Il problema sorge quando i proprietari di auto elettriche installano circuiti di ricarica dedicati per veicoli elettrici. Nella maggior parte della California, caricare un'auto elettrica in uno di questi è l'equivalente di aggiungere una casa alla rete, il che può essere un onere aggiuntivo significativo, dal momento che un tipico circuito di quartiere ha solo da cinque a 10 case. A San Francisco, dove il clima è fresco e l'aria condizionata è usata raramente, il picco di domanda di una casa è molto più basso che nelle parti più calde della California. Di conseguenza, la rete locale è dimensionata per un carico molto più piccolo. Secondo Pacific Gas & Electric, una casa a San Francisco potrebbe assorbire solo due kilowatt di energia nei momenti di picco della domanda. In confronto, un nuovo veicolo elettrico su un circuito dedicato potrebbe assorbire 6,6 kilowatt e fino a 20 kilowatt nel caso di un caricabatterie rapido domestico opzionale per una Tesla Model S.

Caricabatterie da casa Tesla

Consumo di energia: L'uso di un caricabatterie veloce in casa, come questo di Tesla, in grado di assorbire fino a 20 kilowatt di potenza, può mettere a dura prova le reti locali.

Le utility stanno tenendo d'occhio la domanda di energia, tramite contatori intelligenti, per identificare i quartieri che necessitano di un aggiornamento. Stanno anche lavorando con le case automobilistiche per convincere i clienti a dire loro quando acquistano un veicolo elettrico, un approccio che sta identificando circa il 40% delle nuove auto elettriche per la Southern California Edison.



Le utility affermano che gli aggiornamenti che hanno eseguito finora sarebbero stati comunque effettuati nell'ambito della modernizzazione della rete di routine. Ma dire all'utility che stai acquistando un veicolo elettrico essenzialmente porta il tuo quartiere in cima alla lista. Gli aggiornamenti sono pagati da tutti i contribuenti, non dai proprietari di auto elettriche.

Sia PG&E che Southern California Edison stanno anche lavorando per evitare problemi alla rete offrendo piani tariffari speciali per i proprietari di veicoli elettrici. Questi offrono ai clienti sconti per la ricarica notturna, durante le ore non di punta.

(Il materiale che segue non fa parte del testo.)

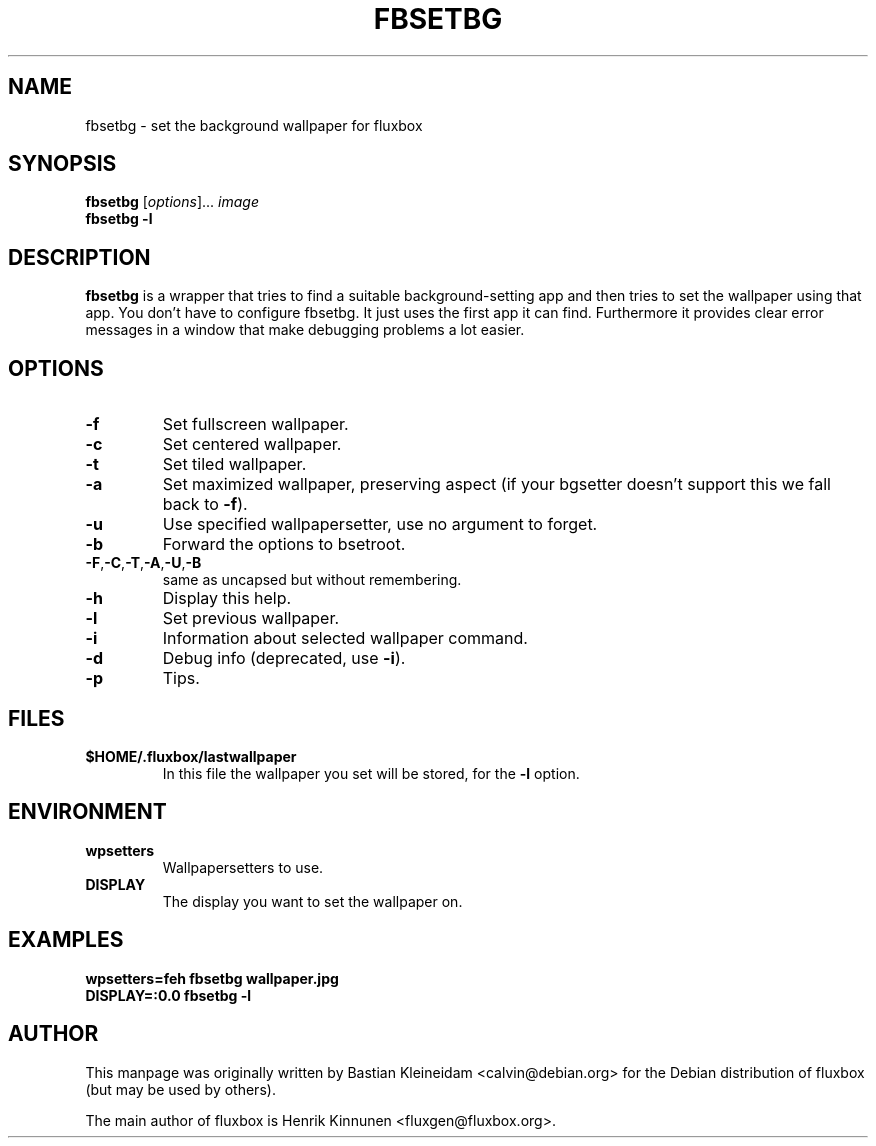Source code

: .\"
.\" Man page for fbsetbg
.\"
.\" Copyright (c) 2004 by Bastian Kleineidam <reflexionsniveau@web.de>
.\"
.TH FBSETBG 1 "16 December 2003"
.SH NAME
fbsetbg \- set the background wallpaper for fluxbox
.SH SYNOPSIS
\fBfbsetbg\fP [\fIoptions\fP]... \fIimage\fP
.br
\fBfbsetbg\fP \fB-l\fP
.SH DESCRIPTION
\fBfbsetbg\fP is a wrapper that tries to find a suitable background-setting
app and then tries to set the wallpaper using that app. You don't have to
configure fbsetbg. It just uses the first app it can find.
Furthermore it provides clear error messages in a window that make debugging
problems a lot easier.
.SH OPTIONS
.TP
\fB-f\fP
Set fullscreen wallpaper.
.TP
\fB-c\fP
Set centered wallpaper.
.TP
\fB-t\fP
Set tiled wallpaper.
.TP
\fB-a\fP
Set maximized wallpaper, preserving aspect (if your bgsetter doesn't
support this we fall back to \fB-f\fP).
.TP
\fB-u\fP
Use specified wallpapersetter, use no argument to forget.
.TP
\fB-b\fP
Forward the options to bsetroot.
.TP
\fB-F\fP,\fB-C\fP,\fB-T\fP,\fB-A\fP,\fB-U\fP,\fB-B\fP
same as uncapsed but without remembering.
.TP
\fB-h\fP
Display this help.
.TP
\fB-l\fP
Set previous wallpaper.
.TP
\fB-i\fP
Information about selected wallpaper command.
.TP
\fB-d\fP
Debug info (deprecated, use \fB-i\fP).
.TP
\fB-p\fP
Tips.
.SH FILES
.TP
\fB$HOME/.fluxbox/lastwallpaper\fP
In this file the wallpaper you set will be stored, for the \fB-l\fP
option.
.SH ENVIRONMENT
.TP
\fBwpsetters\fP
Wallpapersetters to use.
.TP
\fBDISPLAY\fP
The display you want to set the wallpaper on.
.SH EXAMPLES
  \fBwpsetters=feh fbsetbg wallpaper.jpg\fP
  \fBDISPLAY=:0.0 fbsetbg -l\fP
.SH AUTHOR
This manpage was originally written by Bastian Kleineidam
<calvin@debian.org> for the Debian distribution of fluxbox
(but may be used by others).

The main author of fluxbox is Henrik Kinnunen <fluxgen@fluxbox.org>.
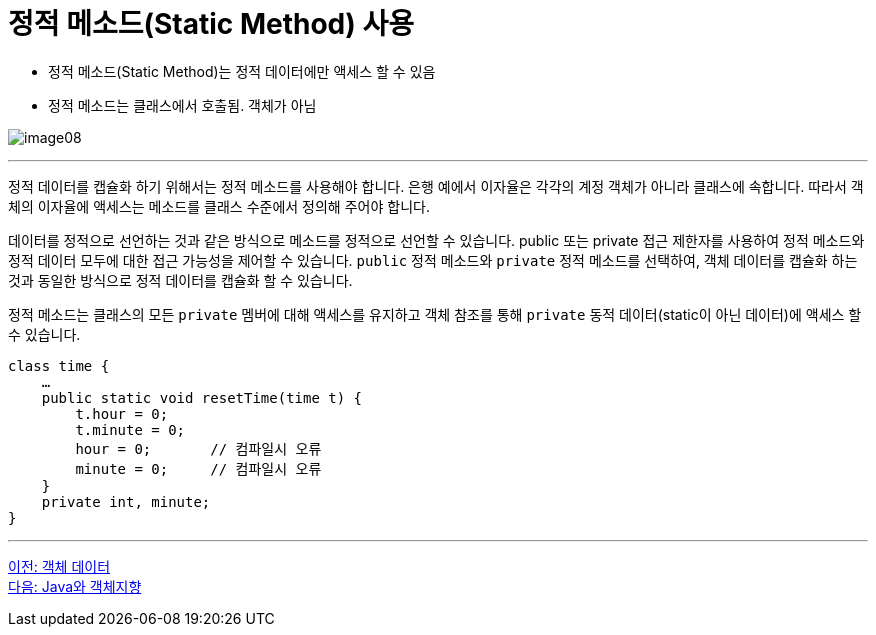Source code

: = 정적 메소드(Static Method) 사용

* 정적 메소드(Static Method)는 정적 데이터에만 액세스 할 수 있음
* 정적 메소드는 클래스에서 호출됨. 객체가 아님

image:./images/image08.png[]

---

정적 데이터를 캡슐화 하기 위해서는 정적 메소드를 사용해야 합니다. 은행 예에서 이자율은 각각의 계정 객체가 아니라 클래스에 속합니다. 따라서 객체의 이자율에 액세스는 메소드를 클래스 수준에서 정의해 주어야 합니다.

데이터를 정적으로 선언하는 것과 같은 방식으로 메소드를 정적으로 선언할 수 있습니다. public 또는 private 접근 제한자를 사용하여 정적 메소드와 정적 데이터 모두에 대한 접근 가능성을 제어할 수 있습니다. `public` 정적 메소드와 `private` 정적 메소드를 선택하여, 객체 데이터를 캡슐화 하는 것과 동일한 방식으로 정적 데이터를 캡슐화 할 수 있습니다.

정적 메소드는 클래스의 모든 `private` 멤버에 대해 액세스를 유지하고 객체 참조를 통해 `private` 동적 데이터(static이 아닌 데이터)에 액세스 할 수 있습니다.

[source, java]
----
class time {
    …
    public static void resetTime(time t) {
        t.hour = 0;
        t.minute = 0;
        hour = 0;	// 컴파일시 오류
        minute = 0;	// 컴파일시 오류
    }
    private int, minute;
}
----

---

link:./10_object_data.adoc[이전: 객체 데이터] +
link:./12_java_and_OOP.adoc[다음: Java와 객체지향]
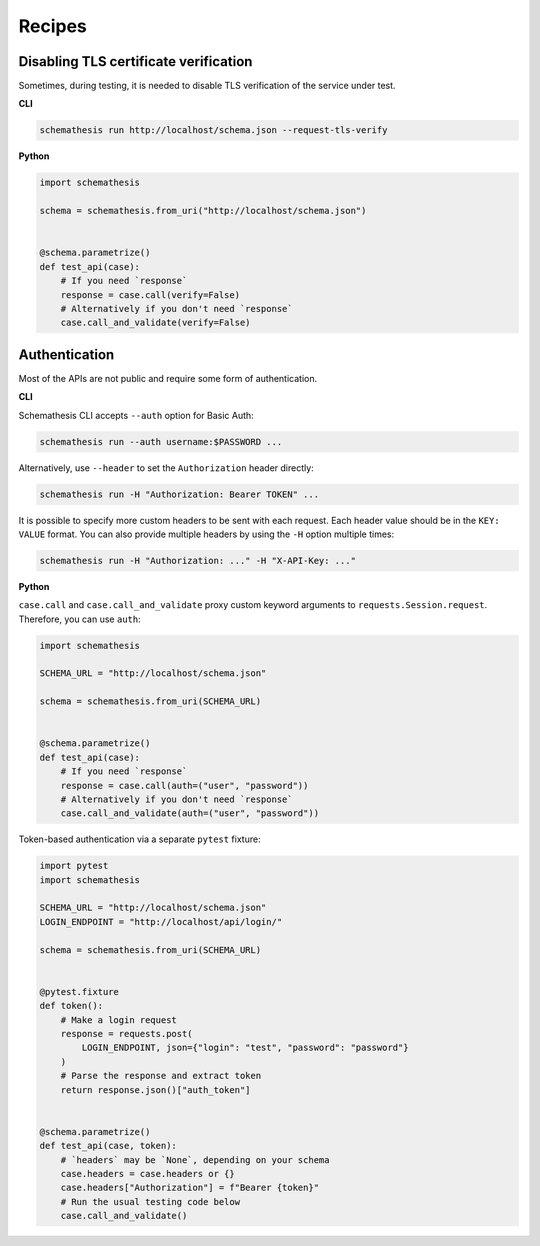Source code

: Recipes
=======

Disabling TLS certificate verification
--------------------------------------

Sometimes, during testing, it is needed to disable TLS verification of the service under test.

**CLI**

.. code-block:: text

    schemathesis run http://localhost/schema.json --request-tls-verify

**Python**

.. code-block:: python

    import schemathesis

    schema = schemathesis.from_uri("http://localhost/schema.json")


    @schema.parametrize()
    def test_api(case):
        # If you need `response`
        response = case.call(verify=False)
        # Alternatively if you don't need `response`
        case.call_and_validate(verify=False)

Authentication
--------------

Most of the APIs are not public and require some form of authentication.

**CLI**

Schemathesis CLI accepts ``--auth`` option for Basic Auth:

.. code:: text

    schemathesis run --auth username:$PASSWORD ...

Alternatively, use ``--header`` to set the ``Authorization`` header directly:

.. code:: text

    schemathesis run -H "Authorization: Bearer TOKEN" ...


It is possible to specify more custom headers to be sent with each request. Each header value should be in the ``KEY: VALUE`` format.
You can also provide multiple headers by using the ``-H`` option multiple times:

.. code:: text

    schemathesis run -H "Authorization: ..." -H "X-API-Key: ..."

**Python**

``case.call`` and ``case.call_and_validate`` proxy custom keyword arguments to ``requests.Session.request``. Therefore, you can use ``auth``:

.. code-block:: python

    import schemathesis

    SCHEMA_URL = "http://localhost/schema.json"

    schema = schemathesis.from_uri(SCHEMA_URL)


    @schema.parametrize()
    def test_api(case):
        # If you need `response`
        response = case.call(auth=("user", "password"))
        # Alternatively if you don't need `response`
        case.call_and_validate(auth=("user", "password"))

Token-based authentication via a separate ``pytest`` fixture:

.. code-block:: python

    import pytest
    import schemathesis

    SCHEMA_URL = "http://localhost/schema.json"
    LOGIN_ENDPOINT = "http://localhost/api/login/"

    schema = schemathesis.from_uri(SCHEMA_URL)


    @pytest.fixture
    def token():
        # Make a login request
        response = requests.post(
            LOGIN_ENDPOINT, json={"login": "test", "password": "password"}
        )
        # Parse the response and extract token
        return response.json()["auth_token"]


    @schema.parametrize()
    def test_api(case, token):
        # `headers` may be `None`, depending on your schema
        case.headers = case.headers or {}
        case.headers["Authorization"] = f"Bearer {token}"
        # Run the usual testing code below
        case.call_and_validate()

In genere, le auto elettriche possono essere programmate per ricaricarsi in determinati orari, anziché limitarsi a ricaricare non appena vengono collegate. Se i proprietari di auto impostano la ricarica completa delle auto entro un determinato orario, ad esempio le 6 del mattino, ciò ha l'effetto di sbalordire quando le auto iniziano a caricarsi. L'ora di inizio dipende da quanto è scarica la batteria: per terminare alle 6 del mattino potrebbe essere necessario iniziare alle 2 o alle 4 del mattino, a seconda della quantità di carica necessaria. Quindi, invece di un'impennata della domanda di energia quando le persone tornano a casa dal lavoro, la ricarica viene distribuita per tutta la notte.



È tecnicamente possibile per le utility comunicare con le auto per farle iniziare a caricare quando viene prodotta energia in eccesso e interromperle quando c'è un picco della domanda. In questo modo, le utility potrebbero utilizzare le auto elettriche per aiutare a stabilizzare la rete ed evitare la necessità di utilizzare centrali elettriche peaker inefficienti. I servizi pubblici potrebbero pagare i proprietari di auto elettriche per consentire loro di farlo.

Ma un tale approccio dipende dalle scelte che fanno i proprietari di auto elettriche. Se tutti decidessero di caricare subito a casa e di caricare alla velocità più veloce possibile, ciò potrebbe mettere a dura prova la rete.

Finora, sembra che la maggior parte dei proprietari di veicoli elettrici scelga spesso di caricare i propri veicoli lentamente e di notte, secondo uno studio sui proprietari di veicoli elettrici della Southern California Edison. Ma poiché le auto completamente elettriche a ricarica rapida come la Model S vendono in numero maggiore e poiché le case automobilistiche cercano di differenziare le loro auto elettriche in base alla velocità di ricarica, questa storia potrebbe cambiare.